[Records for this exercise]

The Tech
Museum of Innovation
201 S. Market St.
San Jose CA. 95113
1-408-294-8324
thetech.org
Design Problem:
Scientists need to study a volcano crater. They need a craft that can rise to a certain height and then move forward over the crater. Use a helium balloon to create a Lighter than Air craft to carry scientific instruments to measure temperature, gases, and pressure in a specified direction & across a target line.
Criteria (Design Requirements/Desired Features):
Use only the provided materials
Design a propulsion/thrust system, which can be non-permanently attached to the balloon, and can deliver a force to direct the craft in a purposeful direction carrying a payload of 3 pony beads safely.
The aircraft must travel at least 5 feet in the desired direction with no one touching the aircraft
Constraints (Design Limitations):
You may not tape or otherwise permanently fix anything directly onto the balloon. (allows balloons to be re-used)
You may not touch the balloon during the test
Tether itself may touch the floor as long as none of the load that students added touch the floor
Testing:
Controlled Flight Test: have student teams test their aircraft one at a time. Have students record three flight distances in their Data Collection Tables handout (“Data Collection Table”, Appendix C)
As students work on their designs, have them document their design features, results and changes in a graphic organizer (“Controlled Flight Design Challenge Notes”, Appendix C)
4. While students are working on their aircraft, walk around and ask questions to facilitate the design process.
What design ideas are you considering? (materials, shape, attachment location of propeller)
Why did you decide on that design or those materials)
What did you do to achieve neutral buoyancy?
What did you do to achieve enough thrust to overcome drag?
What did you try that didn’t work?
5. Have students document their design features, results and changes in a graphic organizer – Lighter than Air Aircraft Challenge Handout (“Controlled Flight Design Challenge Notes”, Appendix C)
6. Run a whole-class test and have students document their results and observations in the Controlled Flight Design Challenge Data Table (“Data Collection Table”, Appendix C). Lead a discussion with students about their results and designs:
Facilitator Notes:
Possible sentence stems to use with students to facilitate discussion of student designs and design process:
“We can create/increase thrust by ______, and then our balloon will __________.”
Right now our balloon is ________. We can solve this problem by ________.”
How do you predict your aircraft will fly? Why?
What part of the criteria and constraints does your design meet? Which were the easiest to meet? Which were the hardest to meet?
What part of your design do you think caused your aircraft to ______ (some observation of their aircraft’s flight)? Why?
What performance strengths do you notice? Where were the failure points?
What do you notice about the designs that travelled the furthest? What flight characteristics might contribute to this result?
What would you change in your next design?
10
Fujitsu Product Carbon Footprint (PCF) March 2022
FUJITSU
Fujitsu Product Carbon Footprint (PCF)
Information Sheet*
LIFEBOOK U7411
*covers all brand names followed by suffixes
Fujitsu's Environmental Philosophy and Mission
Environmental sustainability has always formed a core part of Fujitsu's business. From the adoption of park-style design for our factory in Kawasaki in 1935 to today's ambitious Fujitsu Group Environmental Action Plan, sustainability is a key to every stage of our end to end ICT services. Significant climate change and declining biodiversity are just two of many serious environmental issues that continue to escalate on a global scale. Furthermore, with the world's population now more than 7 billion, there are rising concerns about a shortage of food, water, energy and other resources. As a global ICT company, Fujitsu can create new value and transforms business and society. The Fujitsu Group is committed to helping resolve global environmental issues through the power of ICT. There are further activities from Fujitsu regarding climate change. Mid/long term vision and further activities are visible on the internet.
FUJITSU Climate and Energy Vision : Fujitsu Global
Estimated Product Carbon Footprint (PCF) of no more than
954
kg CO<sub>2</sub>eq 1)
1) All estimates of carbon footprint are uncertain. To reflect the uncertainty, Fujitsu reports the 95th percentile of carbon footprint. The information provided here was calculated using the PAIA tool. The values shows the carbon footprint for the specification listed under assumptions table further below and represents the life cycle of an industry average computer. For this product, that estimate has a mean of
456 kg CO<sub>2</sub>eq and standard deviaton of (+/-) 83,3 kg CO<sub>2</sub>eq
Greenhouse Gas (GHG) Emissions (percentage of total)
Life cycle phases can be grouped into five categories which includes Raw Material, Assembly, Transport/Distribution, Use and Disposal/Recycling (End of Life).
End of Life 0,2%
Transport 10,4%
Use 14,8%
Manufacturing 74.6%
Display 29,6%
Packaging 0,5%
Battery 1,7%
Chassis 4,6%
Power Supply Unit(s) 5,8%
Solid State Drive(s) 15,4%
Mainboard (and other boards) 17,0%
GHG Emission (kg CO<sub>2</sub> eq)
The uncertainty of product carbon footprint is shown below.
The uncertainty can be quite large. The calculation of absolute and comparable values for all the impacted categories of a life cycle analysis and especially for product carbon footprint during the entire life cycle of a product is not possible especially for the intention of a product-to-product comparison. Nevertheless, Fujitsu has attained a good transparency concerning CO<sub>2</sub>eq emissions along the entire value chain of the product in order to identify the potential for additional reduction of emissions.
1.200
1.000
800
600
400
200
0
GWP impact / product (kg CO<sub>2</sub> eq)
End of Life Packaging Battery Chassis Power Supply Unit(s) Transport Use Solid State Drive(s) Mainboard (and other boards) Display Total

[/Records for this exercise]

Aim of the exercise >>
Repeat every record above exactly as it appears.

Response for this exercise >>
The Tech
Museum of Innovation
201 S. Market St.
San Jose CA. 95113
1-408-294-8324
thetech.org
Design Problem:
Scientists need to study a volcano crater. They need a craft that can rise to a certain height and then move forward over the crater. Use a helium balloon to create a Lighter than Air craft to carry scientific instruments to measure temperature, gases, and pressure in a specified direction & across a target line.
Criteria (Design Requirements/Desired Features):
Use only the provided materials
Design a propulsion/thrust system, which can be non-permanently attached to the balloon, and can deliver a force to direct the craft in a purposeful direction carrying a payload of 3 pony beads safely.
The aircraft must travel at least 5 feet in the desired direction with no one touching the aircraft
Constraints (Design Limitations):
You may not tape or otherwise permanently fix anything directly onto the balloon. (allows balloons to be re-used)
You may not touch the balloon during the test
Tether itself may touch the floor as long as none of the load that students added touch the floor
Testing:
Controlled Flight Test: have student teams test their aircraft one at a time. Have students record three flight distances in their Data Collection Tables handout (“Data Collection Table”, Appendix C)
As students work on their designs, have them document their design features, results and changes in a graphic organizer (“Controlled Flight Design Challenge Notes”, Appendix C)
4. While students are working on their aircraft, walk around and ask questions to facilitate the design process.
What design ideas are you considering? (materials, shape, attachment location of propeller)
Why did you decide on that design or those materials)
What did you do to achieve neutral buoyancy?
What did you do to achieve enough thrust to overcome drag?
What did you try that didn’t work?
5. Have students document their design features, results and changes in a graphic organizer – Lighter than Air Aircraft Challenge Handout (“Controlled Flight Design Challenge Notes”, Appendix C)
6. Run a whole-class test and have students document their results and observations in the Controlled Flight Design Challenge Data Table (“Data Collection Table”, Appendix C). Lead a discussion with students about their results and designs:
Facilitator Notes:
Possible sentence stems to use with students to facilitate discussion of student designs and design process:
“We can create/increase thrust by ______, and then our balloon will __________.”
Right now our balloon is ________. We can solve this problem by ________.”
How do you predict your aircraft will fly? Why?
What part of the criteria and constraints does your design meet? Which were the easiest to meet? Which were the hardest to meet?
What part of your design do you think caused your aircraft to ______ (some observation of their aircraft’s flight)? Why?
What performance strengths do you notice? Where were the failure points?
What do you notice about the designs that travelled the furthest? What flight characteristics might contribute to this result?
What would you change in your next design?
10
Fujitsu Product Carbon Footprint (PCF) March 2022
FUJITSU
Fujitsu Product Carbon Footprint (PCF)
Information Sheet*
LIFEBOOK U7411
*covers all brand names followed by suffixes
Fujitsu's Environmental Philosophy and Mission
Environmental sustainability has always formed a core part of Fujitsu's business. From the adoption of park-style design for our factory in Kawasaki in 1935 to today's ambitious Fujitsu Group Environmental Action Plan, sustainability is a key to every stage of our end to end ICT services. Significant climate change and declining biodiversity are just two of many serious environmental issues that continue to escalate on a global scale. Furthermore, with the world's population now more than 7 billion, there are rising concerns about a shortage of food, water, energy and other resources. As a global ICT company, Fujitsu can create new value and transforms business and society. The Fujitsu Group is committed to helping resolve global environmental issues through the power of ICT. There are further activities from Fujitsu regarding climate change. Mid/long term vision and further activities are visible on the internet.
FUJITSU Climate and Energy Vision : Fujitsu Global
Estimated Product Carbon Footprint (PCF) of no more than
954
kg CO<sub>2</sub>eq 1)
1) All estimates of carbon footprint are uncertain. To reflect the uncertainty, Fujitsu reports the 95th percentile of carbon footprint. The information provided here was calculated using the PAIA tool. The values shows the carbon footprint for the specification listed under assumptions table further below and represents the life cycle of an industry average computer. For this product, that estimate has a mean of
456 kg CO<sub>2</sub>eq and standard deviaton of (+/-) 83,3 kg CO<sub>2</sub>eq
Greenhouse Gas (GHG) Emissions (percentage of total)
Life cycle phases can be grouped into five categories which includes Raw Material, Assembly, Transport/Distribution, Use and Disposal/Recycling (End of Life).
End of Life 0,2%
Transport 10,4%
Use 14,8%
Manufacturing 74.6%
Display 29,6%
Packaging 0,5%
Battery 1,7%
Chassis 4,6%
Power Supply Unit(s) 5,8%
Solid State Drive(s) 15,4%
Mainboard (and other boards) 17,0%
GHG Emission (kg CO<sub>2</sub> eq)
The uncertainty of product carbon footprint is shown below.
The uncertainty can be quite large. The calculation of absolute and comparable values for all the impacted categories of a life cycle analysis and especially for product carbon footprint during the entire life cycle of a product is not possible especially for the intention of a product-to-product comparison. Nevertheless, Fujitsu has attained a good transparency concerning CO<sub>2</sub>eq emissions along the entire value chain of the product in order to identify the potential for additional reduction of emissions.
1.200
1.000
800
600
400
200
0
GWP impact / product (kg CO<sub>2</sub> eq)
End of Life Packaging Battery Chassis Power Supply Unit(s) Transport Use Solid State Drive(s) Mainboard (and other boards) Display Total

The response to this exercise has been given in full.